The best travel magazine I ever worked for was called Escape. It was published out of Los Angeles. Escape was trying to be a magazine for the Lonely Planet type of traveler — out-of-the-way destinations, stories about independent travel, maximizing cultural experiences. It was a terrific magazine and had many loyal readers, but it went out of business because it couldn’t sell advertising to the kinds of places it was telling its readers to go to. Readers are important, but ultimately magazines are kept in business by advertising money.

Q: What role does PR play?

A: It’s an extension of advertising. Advertising dollars get a magazine’s attention. PR people are the second wave that come in to “help” the publication push its editorial content in the direction that most pleases the advertiser.

Example: A Caribbean country’s tourist board commits to $250,000 worth of advertising to be spread over a one-year period. A month or two later, a PR representative from that country’s tourist board calls the magazine’s ad director and says, “I’ve got a great idea for a story about a new golf course and four-star resort that are opening three months from now on our island.” The ad director says, “Great idea!” The ad director has a meeting with the editor in chief during which he or she reminds the editor in chief of the $250,000 ad buy.

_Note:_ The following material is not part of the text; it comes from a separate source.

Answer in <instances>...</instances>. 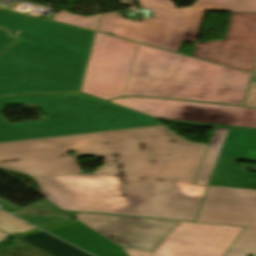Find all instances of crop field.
I'll list each match as a JSON object with an SVG mask.
<instances>
[{"mask_svg": "<svg viewBox=\"0 0 256 256\" xmlns=\"http://www.w3.org/2000/svg\"><path fill=\"white\" fill-rule=\"evenodd\" d=\"M205 149L158 127L0 145V168L79 173L75 158L100 156L96 176L35 179L41 195L63 210L193 221L207 188L193 184Z\"/></svg>", "mask_w": 256, "mask_h": 256, "instance_id": "8a807250", "label": "crop field"}, {"mask_svg": "<svg viewBox=\"0 0 256 256\" xmlns=\"http://www.w3.org/2000/svg\"><path fill=\"white\" fill-rule=\"evenodd\" d=\"M18 43L0 56V96L79 91L95 32L0 9Z\"/></svg>", "mask_w": 256, "mask_h": 256, "instance_id": "ac0d7876", "label": "crop field"}, {"mask_svg": "<svg viewBox=\"0 0 256 256\" xmlns=\"http://www.w3.org/2000/svg\"><path fill=\"white\" fill-rule=\"evenodd\" d=\"M248 79L246 73L138 44L123 96L240 105Z\"/></svg>", "mask_w": 256, "mask_h": 256, "instance_id": "34b2d1b8", "label": "crop field"}, {"mask_svg": "<svg viewBox=\"0 0 256 256\" xmlns=\"http://www.w3.org/2000/svg\"><path fill=\"white\" fill-rule=\"evenodd\" d=\"M36 103L48 119L10 124L0 114V143L159 125L156 118L82 93L17 95L6 105Z\"/></svg>", "mask_w": 256, "mask_h": 256, "instance_id": "412701ff", "label": "crop field"}, {"mask_svg": "<svg viewBox=\"0 0 256 256\" xmlns=\"http://www.w3.org/2000/svg\"><path fill=\"white\" fill-rule=\"evenodd\" d=\"M142 7L156 8L154 19L130 22L120 14L101 17L98 31L176 52L181 41L197 40L205 10L256 12V0H198L176 9L169 0H138Z\"/></svg>", "mask_w": 256, "mask_h": 256, "instance_id": "f4fd0767", "label": "crop field"}, {"mask_svg": "<svg viewBox=\"0 0 256 256\" xmlns=\"http://www.w3.org/2000/svg\"><path fill=\"white\" fill-rule=\"evenodd\" d=\"M109 102L170 123L256 131V109L148 97L117 98Z\"/></svg>", "mask_w": 256, "mask_h": 256, "instance_id": "dd49c442", "label": "crop field"}, {"mask_svg": "<svg viewBox=\"0 0 256 256\" xmlns=\"http://www.w3.org/2000/svg\"><path fill=\"white\" fill-rule=\"evenodd\" d=\"M195 221L246 226L224 256H256V191L209 187Z\"/></svg>", "mask_w": 256, "mask_h": 256, "instance_id": "e52e79f7", "label": "crop field"}, {"mask_svg": "<svg viewBox=\"0 0 256 256\" xmlns=\"http://www.w3.org/2000/svg\"><path fill=\"white\" fill-rule=\"evenodd\" d=\"M136 45L96 33L80 91L106 100L122 96Z\"/></svg>", "mask_w": 256, "mask_h": 256, "instance_id": "d8731c3e", "label": "crop field"}, {"mask_svg": "<svg viewBox=\"0 0 256 256\" xmlns=\"http://www.w3.org/2000/svg\"><path fill=\"white\" fill-rule=\"evenodd\" d=\"M243 229L178 222L154 253L123 251L129 256H223Z\"/></svg>", "mask_w": 256, "mask_h": 256, "instance_id": "5a996713", "label": "crop field"}, {"mask_svg": "<svg viewBox=\"0 0 256 256\" xmlns=\"http://www.w3.org/2000/svg\"><path fill=\"white\" fill-rule=\"evenodd\" d=\"M194 57L253 72L256 13L232 12L225 40L196 44Z\"/></svg>", "mask_w": 256, "mask_h": 256, "instance_id": "3316defc", "label": "crop field"}, {"mask_svg": "<svg viewBox=\"0 0 256 256\" xmlns=\"http://www.w3.org/2000/svg\"><path fill=\"white\" fill-rule=\"evenodd\" d=\"M76 219L124 248L154 252L177 222L92 213H76Z\"/></svg>", "mask_w": 256, "mask_h": 256, "instance_id": "28ad6ade", "label": "crop field"}, {"mask_svg": "<svg viewBox=\"0 0 256 256\" xmlns=\"http://www.w3.org/2000/svg\"><path fill=\"white\" fill-rule=\"evenodd\" d=\"M237 159L256 161V133L229 131L210 185L256 189V174L236 169Z\"/></svg>", "mask_w": 256, "mask_h": 256, "instance_id": "d1516ede", "label": "crop field"}, {"mask_svg": "<svg viewBox=\"0 0 256 256\" xmlns=\"http://www.w3.org/2000/svg\"><path fill=\"white\" fill-rule=\"evenodd\" d=\"M96 256H128L115 244L78 222L74 225L48 231Z\"/></svg>", "mask_w": 256, "mask_h": 256, "instance_id": "22f410ed", "label": "crop field"}, {"mask_svg": "<svg viewBox=\"0 0 256 256\" xmlns=\"http://www.w3.org/2000/svg\"><path fill=\"white\" fill-rule=\"evenodd\" d=\"M41 228L67 221L74 212L63 211L45 199L11 213Z\"/></svg>", "mask_w": 256, "mask_h": 256, "instance_id": "cbeb9de0", "label": "crop field"}, {"mask_svg": "<svg viewBox=\"0 0 256 256\" xmlns=\"http://www.w3.org/2000/svg\"><path fill=\"white\" fill-rule=\"evenodd\" d=\"M18 239L51 256H91L45 232Z\"/></svg>", "mask_w": 256, "mask_h": 256, "instance_id": "5142ce71", "label": "crop field"}, {"mask_svg": "<svg viewBox=\"0 0 256 256\" xmlns=\"http://www.w3.org/2000/svg\"><path fill=\"white\" fill-rule=\"evenodd\" d=\"M227 131L228 130L222 129L215 130L208 151L206 153L205 159L203 161L201 170L199 172L198 178L196 180L197 184H208L214 166L216 164L218 155L220 153L221 147L223 145L225 136L227 134Z\"/></svg>", "mask_w": 256, "mask_h": 256, "instance_id": "d9b57169", "label": "crop field"}, {"mask_svg": "<svg viewBox=\"0 0 256 256\" xmlns=\"http://www.w3.org/2000/svg\"><path fill=\"white\" fill-rule=\"evenodd\" d=\"M36 229L0 210V230L13 235Z\"/></svg>", "mask_w": 256, "mask_h": 256, "instance_id": "733c2abd", "label": "crop field"}, {"mask_svg": "<svg viewBox=\"0 0 256 256\" xmlns=\"http://www.w3.org/2000/svg\"><path fill=\"white\" fill-rule=\"evenodd\" d=\"M96 19L97 17H78L61 11L53 20L94 30Z\"/></svg>", "mask_w": 256, "mask_h": 256, "instance_id": "4a817a6b", "label": "crop field"}, {"mask_svg": "<svg viewBox=\"0 0 256 256\" xmlns=\"http://www.w3.org/2000/svg\"><path fill=\"white\" fill-rule=\"evenodd\" d=\"M245 106L256 107V82L254 81L250 84Z\"/></svg>", "mask_w": 256, "mask_h": 256, "instance_id": "bc2a9ffb", "label": "crop field"}, {"mask_svg": "<svg viewBox=\"0 0 256 256\" xmlns=\"http://www.w3.org/2000/svg\"><path fill=\"white\" fill-rule=\"evenodd\" d=\"M14 42L5 30L0 29V52Z\"/></svg>", "mask_w": 256, "mask_h": 256, "instance_id": "214f88e0", "label": "crop field"}, {"mask_svg": "<svg viewBox=\"0 0 256 256\" xmlns=\"http://www.w3.org/2000/svg\"><path fill=\"white\" fill-rule=\"evenodd\" d=\"M0 205L2 206V207H0L1 209L5 210V211H7L9 213L20 209L19 207H17L15 205H13V204H11V203L1 199V198H0Z\"/></svg>", "mask_w": 256, "mask_h": 256, "instance_id": "92a150f3", "label": "crop field"}, {"mask_svg": "<svg viewBox=\"0 0 256 256\" xmlns=\"http://www.w3.org/2000/svg\"><path fill=\"white\" fill-rule=\"evenodd\" d=\"M76 222H78V220H73V221H70V222H68V223L61 224V225H59V226H55V227H51V228H45V229H43V230H45V231L53 230V229H57V228H61V227H65V226L74 224V223H76Z\"/></svg>", "mask_w": 256, "mask_h": 256, "instance_id": "dafd665d", "label": "crop field"}, {"mask_svg": "<svg viewBox=\"0 0 256 256\" xmlns=\"http://www.w3.org/2000/svg\"><path fill=\"white\" fill-rule=\"evenodd\" d=\"M37 232H41V230H34V231H31V232H28V233H25V234H21V235H17V236H13V237L17 238V237H21V236L37 233Z\"/></svg>", "mask_w": 256, "mask_h": 256, "instance_id": "00972430", "label": "crop field"}, {"mask_svg": "<svg viewBox=\"0 0 256 256\" xmlns=\"http://www.w3.org/2000/svg\"><path fill=\"white\" fill-rule=\"evenodd\" d=\"M251 80H255L256 81V65H255L253 76H252Z\"/></svg>", "mask_w": 256, "mask_h": 256, "instance_id": "a9b5d70f", "label": "crop field"}]
</instances>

The editor in chief delegates the story to a staff editor, who in turn assigns the golf-course-four-star-resort story to a writer. The primary contact given to the writer is the PR representative who initiated the story. The writer calls the PR rep. The PR rep arranges the writer’s trip (air fare, hotels, food, booze, round of golf, maybe a golf lesson with the club pro, everything paid for by the PR agency). The writer takes the trip, tours the new facility, and has a genuinely nice time and writes his or her glowing account of the wonderful trip. The magazine gets a nice story and advertising dollars, the Caribbean country gets some nice promotion, the PR agency earns the trust of its client and a feather in its cap to flaunt to prospective new clients about its insider contacts. Everyone is happy. (And by the way, that word “commit” up there is important because it gives the advertiser the opportunity to withdrawal the remainder of its advertising buy for any reason; for example, in the event the publication in question prints something the advertiser doesn’t like.)

Now, did anyone “lie” in this exchange? Not really. But when he or she flips through the pages, the reader usually has no idea of the process, not to mention the $250,000 account, that led to the story about the new hotel and golf course they’re reading.

Q: You mentioned Lonely Planet. When you travel for example in Thailand nearly everyone has a Lonely Planet. Are you sick of this?

A: I wrote critically of Lonely Planet’s self-righteous attitude in my book and I was sort of surprised to get a lot of supportive reaction from people who agreed with me. For whatever reason, I thought my dissatisfaction with Lonely Planet was somewhat rare. But I don’t begrudge LP for its success, which I think it earned in an honest way. But, yeah, it has become sort of a victim of its own success. It’s like the old Yogi Berra line: “That place has gotten so popular that nobody goes there anymore.”